Exponential functions are fundamental in mathematics, often represented as \( f(x) = a^{x} \), where \( a \) is a positive constant. A common base for exponential functions is \( e \), known as Euler's number, approximately equal to 2.718.
This unique constant exhibits continuous growth and models real-world phenomena such as population growth and radioactive decay.

• The exponential function \( e^x \) rises sharply. It continuously increases and never turns back, approaching infinity as \( x \) becomes larger.
• At \( x = 0 \), \( e^x \) equals 1, which acts as a crucial reference point.
• The horizontal asymptote of \( e^x \) is the line \( y = 0 \), a boundary it approaches but never touches for \( x < 0 \).

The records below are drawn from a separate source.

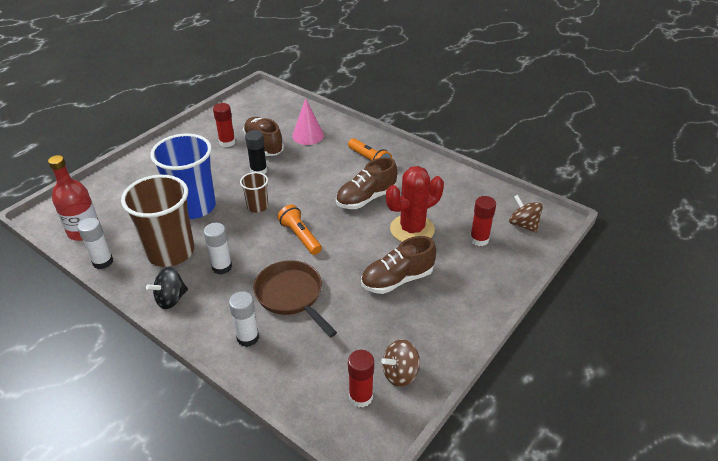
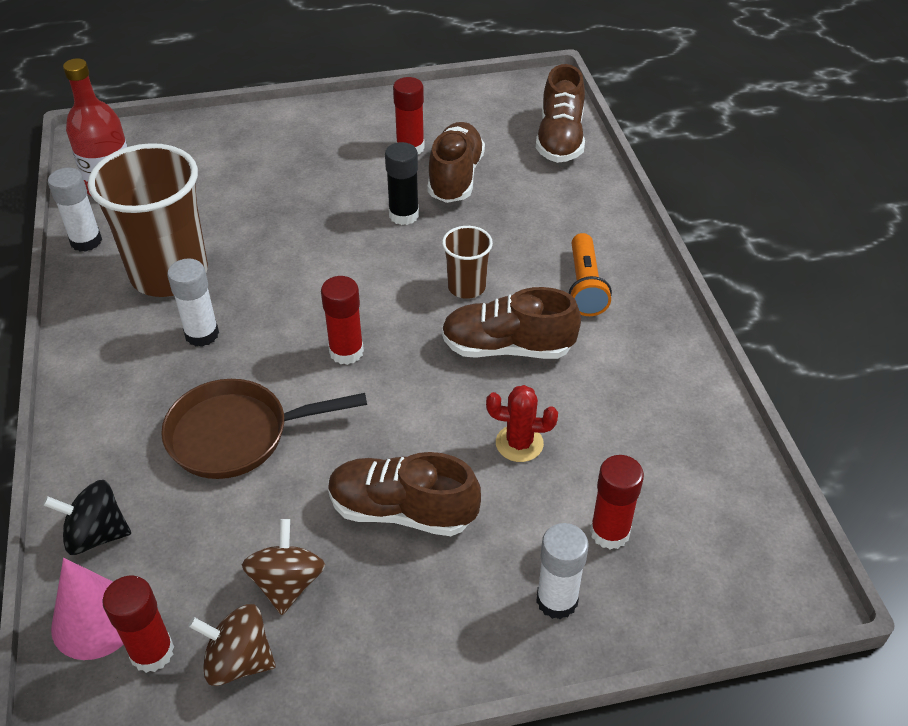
camera: 40 degrees right, 5 degrees up
(171, 299) = (99, 341): black spinning top -> black spinning top (96, 535)
(194, 206) = (264, 224): blue cup -> none
(248, 338) = (121, 458): white glue stick -> white glue stick (557, 600)
(257, 206) = (342, 270): brown cup -> brown cup (466, 287)
(291, 295) = (237, 435): brown pan -> brown pan turned 105 degrees counterclockwise
(292, 110) = (560, 139): none -> brown shoe
(300, 236) = (346, 352): orange flashlight -> red glue stick
(308, 135) = (536, 194): pink cone -> pink cone (95, 620)
(412, 229) = (519, 443): red cactus -> red cactus, size x0.54
(523, 224) = (722, 558): brown spinning top -> brown spinning top (287, 583)

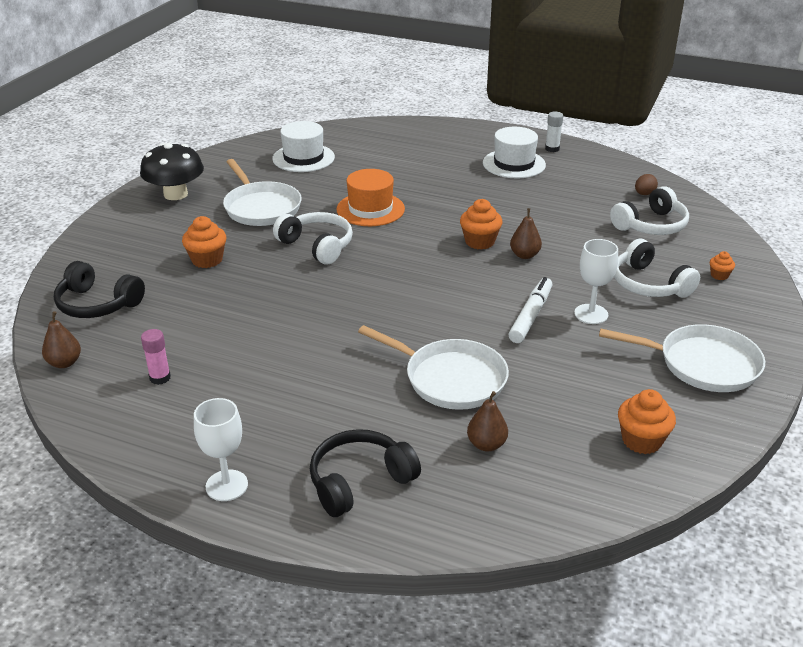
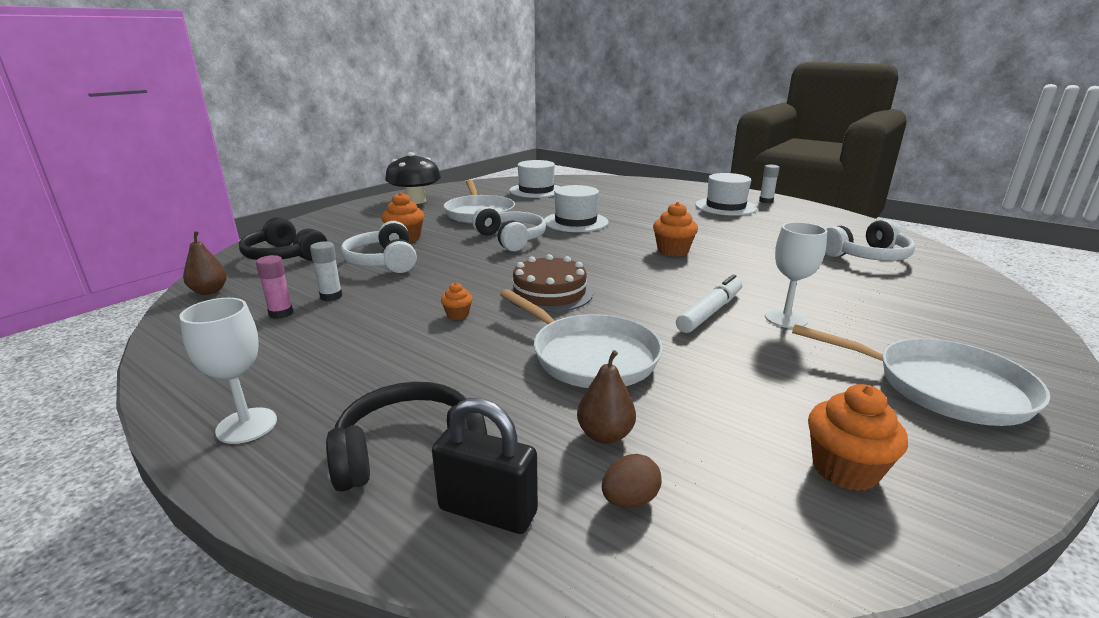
camera: 15 degrees right, 10 degrees down
(190, 350) = (331, 296): none -> white glue stick
(370, 209) = (575, 222): orange hat -> white hat
(388, 314) = (549, 293): none -> brown cake
(434, 510) = (487, 511): none -> black padlock
(524, 255) = (718, 264): brown pear -> none
(644, 194) = (860, 235): brown egg -> brown egg (629, 500)
(649, 284) = (863, 301): white headphones -> white headphones (384, 262)
(719, 275) = (956, 303): orange cupcake -> orange cupcake (458, 315)

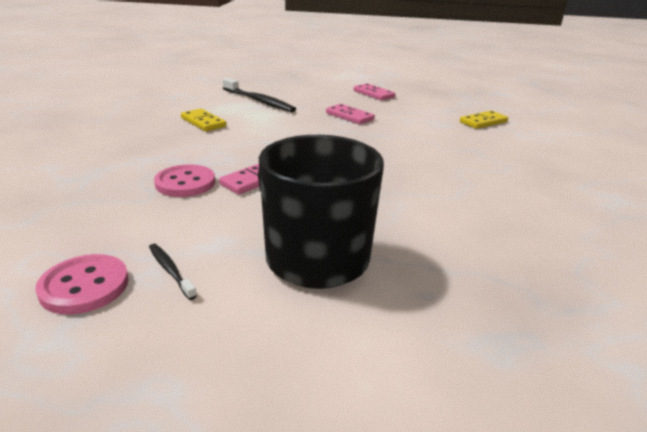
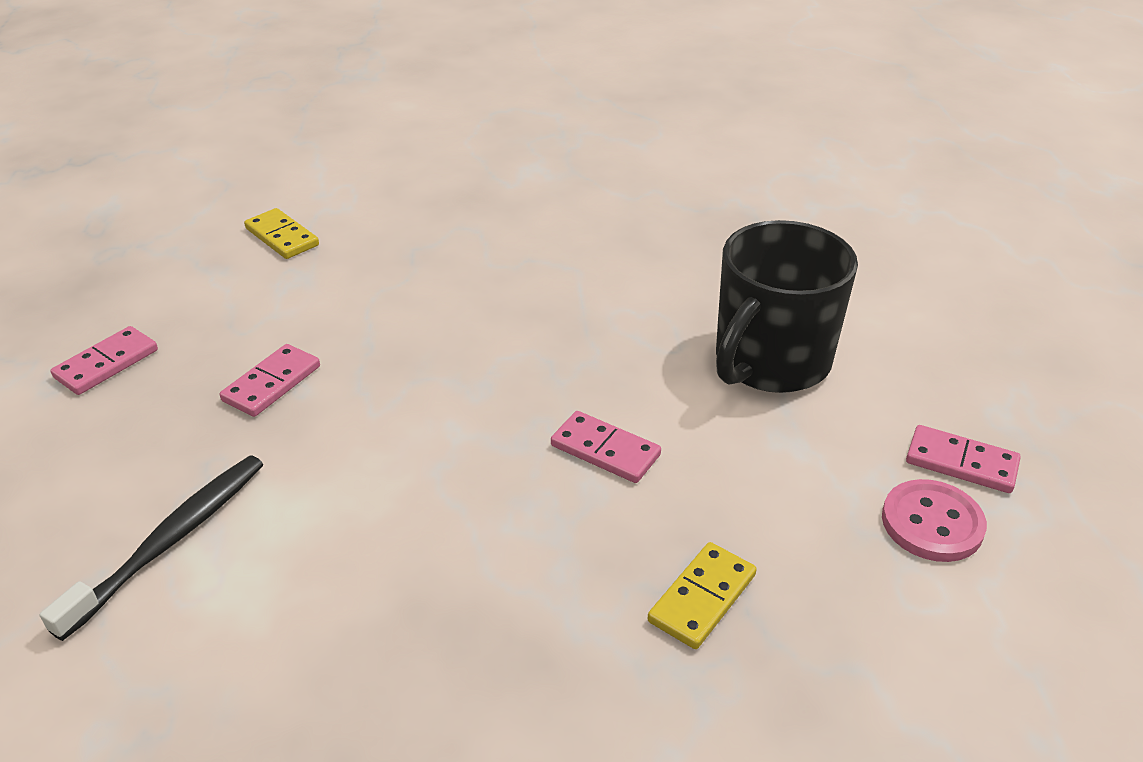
camera: 100 degrees left, 10 degrees up
(126, 328) = (961, 463): none -> pink domino
(170, 270) = (861, 463): black toothbrush -> none
(185, 183) = (648, 526): pink button -> none
(203, 122) = (347, 599): yellow domino -> yellow domino (702, 598)

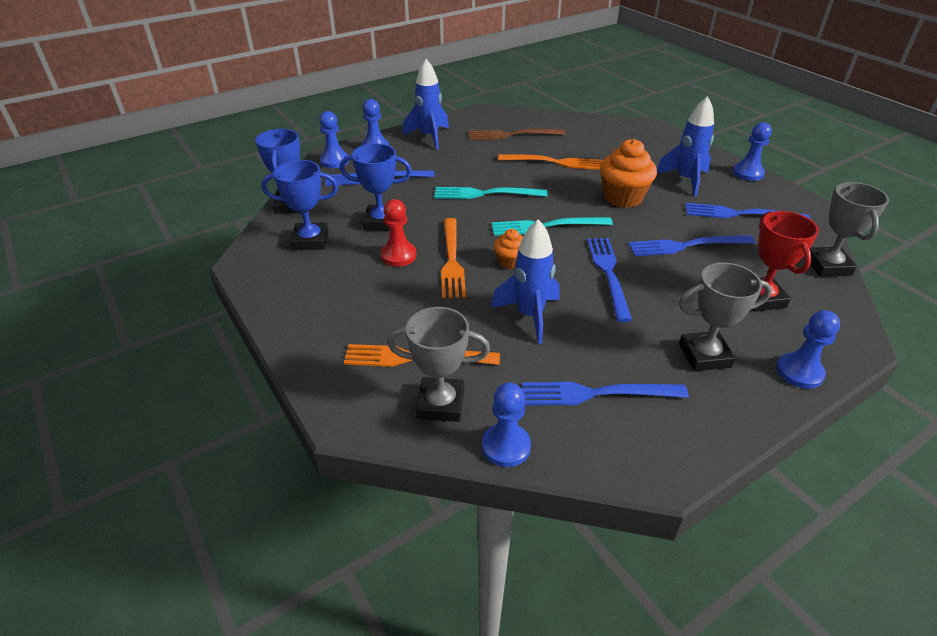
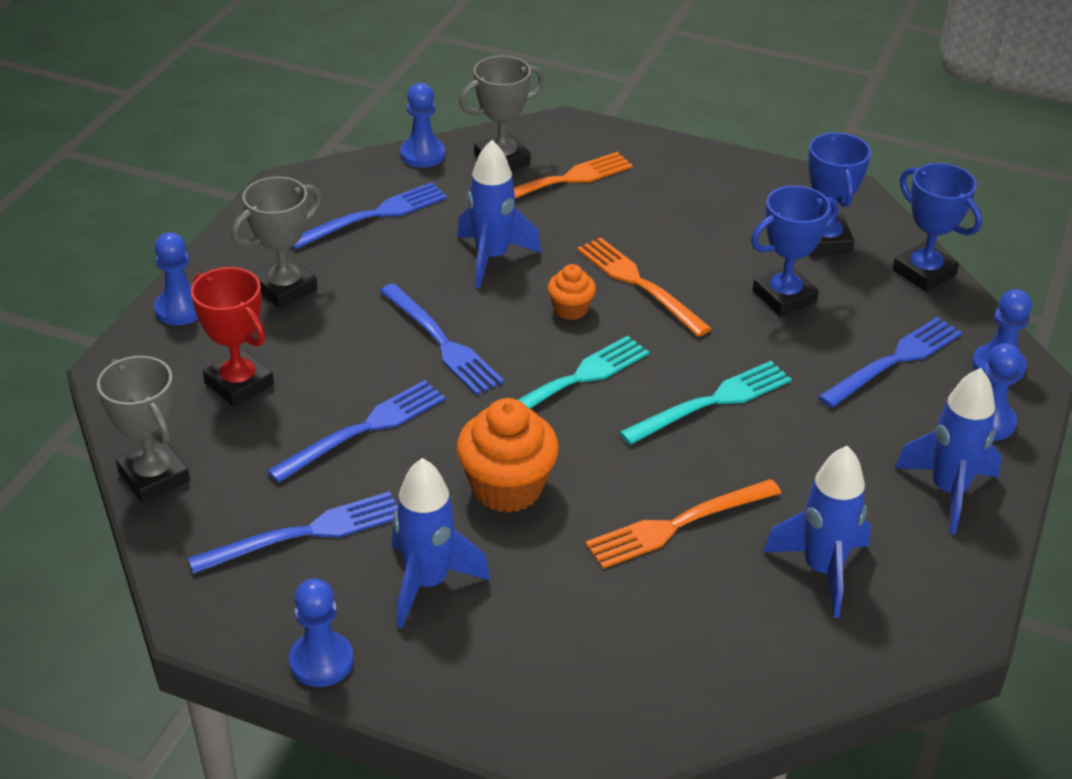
camera: 145 degrees right, 0 degrees up
(310, 240) = (825, 241): blue trophy -> blue trophy turned 60 degrees counterclockwise
(398, 255) = (704, 264): red pawn -> none
(512, 135) = (822, 570): brown fork -> blue rocket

Understanding exponential functions is vital as they behave quite distinctively compared to linear or polynomial functions. They hold key importance in calculus and mathematical modeling.

Graph interpretation involves analyzing the relationships and patterns represented visually. In solving \( e^x \leq 1 \), this involves recognizing where the exponential graph meets or falls below a specific line. Interpreting graphs allows us to visualize how functions behave over intervals.
When considering the graph of \( e^x \), observe the following:

• The exponential graph passes through the point (0,1), signifying that \( x = 0 \) is where \( e^x = 1 \).
• For \( x > 0 \), the graph climbs rapidly, showing it's always above 1.
• For \( x < 0 \), the graph heads downwards but stays above 0, indicating \( e^x \) is a fraction less than 1.

By using a visual representation, solving inequalities can become more intuitive. This helps us not only solve but also understand the behavior of functions across the domain.

Inequalities are mathematical statements that involve expressions that are not exactly equal. These are crucial in comparing values and analyzing different conditions. An inequality like \( e^x \leq 1 \) dictates that the value of the exponential function should either equal or be less than 1.
Working with inequalities, one should remember:

• Look for where the expression equals the boundary (\( e^x = 1 \) at \( x = 0 \)).
• Identify regions that satisfy the inequality condition (here, \( x \leq 0 \)).
• Understand how inequality signs affect the solution set. "\( \leq \)" includes the boundary point, while "<" would exclude it.

Solving inequalities often uses number lines, graphing, or algebraic manipulation. Understanding inequalities in graphical settings aid in visualizing potential solutions and comprehending the interaction of differing mathematical expressions.